* Page extract *
* * *

Escape is Latest Problem at Troubled Privately-run Texas Jail
In October 2015, Phillip Henry Freeman disappeared from the Liberty County Jail near Houston, Texas. He was recaptured living in a wooded area in Arkansas in late January 2016. His escape was the latest in a slew of problems at the 281-bed facility, which is operated by New Jersey-based Community Education Centers (CEC). In recent years the Liberty County Jail has experienced three prisoner deaths, including two suicides; two top jail administrators were fired amid allegations of sexual misconduct; one administrator was found to lack a state jailer’s license and the facility has failed a number of state inspections. [See: PLN, July 2014, p.47].
Freeman, 38, was last seen working in the jail’s kitchen prior to his disappearance. Jailers searched for four hours before declaring him an escapee; they remain uncertain how he absconded.
The escape “seems to encapsulate all of the problems of turning a jail over to a for-profit prison corporation,” stated Bob Libal, executive director of Grassroots Leadership, a civil rights group that is outspoken in its opposition to prison privatization. “Including incentivizing high rates of incarceration, staffing at a very low level to maximize profits, which lead to operational outcomes like you’ve seen – failed inspections and escapes.”

* * *

* Directions for this task *
Copy word for word the stretch of the jail escape article from "Escape is Latest" through "July 2014, p.47].".

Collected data
* * *

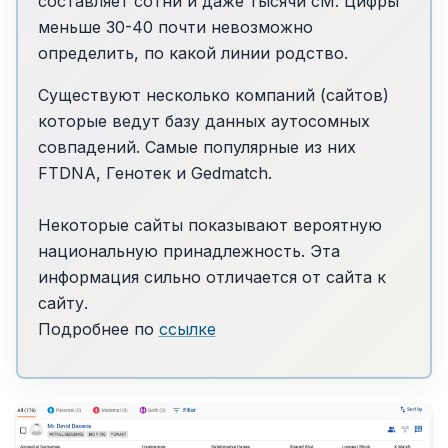
составляет сотни и даже тысячи cM. Цифры
меньше 30-40 почти невозможно
определить, по какой линии родство.
Существуют несколько компаний (сайтов)
которые ведут базу данных аутосомных
совпадений. Самые популярные из них
FTDNA, Генотек и Gedmatch.
Некоторые сайты показывают вероятную
национальную принадлежность. Эта
информация сильно отличается от сайта к
сайту.
Подробнее по
ссылке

* * *

* Final answer *
Escape is Latest Problem at Troubled Privately-run Texas Jail
In October 2015, Phillip Henry Freeman disappeared from the Liberty County Jail near Houston, Texas. He was recaptured living in a wooded area in Arkansas in late January 2016. His escape was the latest in a slew of problems at the 281-bed facility, which is operated by New Jersey-based Community Education Centers (CEC). In recent years the Liberty County Jail has experienced three prisoner deaths, including two suicides; two top jail administrators were fired amid allegations of sexual misconduct; one administrator was found to lack a state jailer’s license and the facility has failed a number of state inspections. [See: PLN, July 2014, p.47].